SENDETERMIN So, 27.11.11 | 17:03 Uhr

Gefährliche Ginkgo-Tees

Ginkgo-Tees als vermeintliche Konzentrationsstärker

Blatt vom Ginkgo-Baum
Gingkoblätter werden zu Tee verarbeitet. | Bild: HR

Stress, Hektik, Dauerbelastung - Alltag heute in vielen Büros. Es bleibt kaum Luft durchzuatmen. Und dann lässt nachmittags auch noch die Konzentration nach. Mancher greift da gerne mal zu einer Tasse Tee - Ginkgo-Tee. Der soll Gedächtnis und Konzentration wieder stärken, so zumindest die Werbeversprechen. Und das Geschäft boomt - nicht nur in Apotheken, auch in Reformhäusern und im Supermarkt kann man sich mit "Gedächtnistees" versorgen.

Aber ganz ohne sind die Ginkgo-Tees nicht - auch wenn sie noch so blumige Namen tragen wie "Quelle der Energie", "Japanischer Tempelbaum" oder "klarer Geist".

Gesundheitliche Gefahren durch Ginkgolsäure?

Verschiedene Ginkgo-Tee-Verpackungen
Verschiedene Marken bieten Ginkgo-Tees an. | Bild: HR

Gewonnen werden solche Tees überwiegend oder sogar ganz aus den Blättern des Ginkgobaums - wie auch bei arzneimedizinischen Produkten wie etwa Ginkgo-Tabletten. Die Hersteller müssen sich in letzterem Fall verpflichten, die in den Blättern enthaltene Ginkgolsäure "bis zum technisch Machbaren" aus dem Naturextrakt herauszufiltern. Denn Gingkolsäure steht im Verdacht, die Gesundheit zu gefährden.
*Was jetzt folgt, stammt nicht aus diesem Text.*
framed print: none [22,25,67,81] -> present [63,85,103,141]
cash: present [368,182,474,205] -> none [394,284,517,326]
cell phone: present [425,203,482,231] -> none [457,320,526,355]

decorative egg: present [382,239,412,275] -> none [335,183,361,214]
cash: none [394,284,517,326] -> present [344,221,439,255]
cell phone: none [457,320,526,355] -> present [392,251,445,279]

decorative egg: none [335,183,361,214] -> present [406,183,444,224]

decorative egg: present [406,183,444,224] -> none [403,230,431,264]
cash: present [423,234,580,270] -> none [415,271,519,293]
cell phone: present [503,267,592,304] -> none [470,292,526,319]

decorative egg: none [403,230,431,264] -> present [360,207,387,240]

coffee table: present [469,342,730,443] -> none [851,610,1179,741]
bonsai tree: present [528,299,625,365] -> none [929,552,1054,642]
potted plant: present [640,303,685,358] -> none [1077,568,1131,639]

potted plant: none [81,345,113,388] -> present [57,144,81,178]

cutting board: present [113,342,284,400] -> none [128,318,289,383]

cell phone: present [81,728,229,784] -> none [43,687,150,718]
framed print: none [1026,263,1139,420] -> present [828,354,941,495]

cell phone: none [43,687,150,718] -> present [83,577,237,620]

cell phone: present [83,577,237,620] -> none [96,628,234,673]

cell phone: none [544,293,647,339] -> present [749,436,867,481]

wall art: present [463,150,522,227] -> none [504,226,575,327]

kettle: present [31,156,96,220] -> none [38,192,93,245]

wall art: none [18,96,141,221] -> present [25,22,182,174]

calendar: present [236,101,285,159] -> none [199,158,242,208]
Keine Vorschriften gibt es dagegen für die Ginkgo-Tees. Einige Experten warnen deshalb vor dem Konsum solcher Produkte. Doch wie viel Ginkgolsäure steckt in den Tees? Dazu soll eine labormedizinische Gemeinschaftspraxis für uns insgesamt sieben Gingko-Teefertigmischungen auf ihren Säuregehalt untersuchen. Grundlage für die Untersuchung ist das Deutsche Arzneibuch, in dem Grenzwerte für Gingkolsäuren in Arzneimitteln festgelegt sind: Bei fünf ppm (parts per million) sollte eigentlich Schluss sein - das entspricht einer Einnahme von maximal 1,2 Mikrogramm pro Tag.

900-fach über dem Grenzwert

Mann sitzt an Labortisch
Der Gingkolsäure-Gehalt wird in einem Labor untersucht. | Bild: HR

Die Ergebnisse unserer Untersuchung sind erschreckend, sagt Dr. Hans-Otto Frey von der labormedizinischen Gemeinschaftspraxis synlab in Leinfelden: "Zum Beispiel hat die japanische Tempelbaumkräuter-Teemischung eine Konzentration von über dem 900-fachen des erlaubten Grenzwertes. Alle anderen Teemischungen haben aber auch Konzentrationen an Ginkgolssäure, die etwa um das 100- bis 200-fache höher liegen als der in dem Arzneibuch angegebene Grenzwert." Damit bestätigt die Untersuchung Testergebnisse des Zentrallabors Deutscher Apotheker. Dort wurden schon vor drei Jahren ähnlich hohe Werte in den Tees festgestellt. Allerdings wurde bei den Tests im Labor der Tee auch mit Methanol und nicht - wie bei der normalen Zubereitung eines Tees - mit Wasser aufgegossen.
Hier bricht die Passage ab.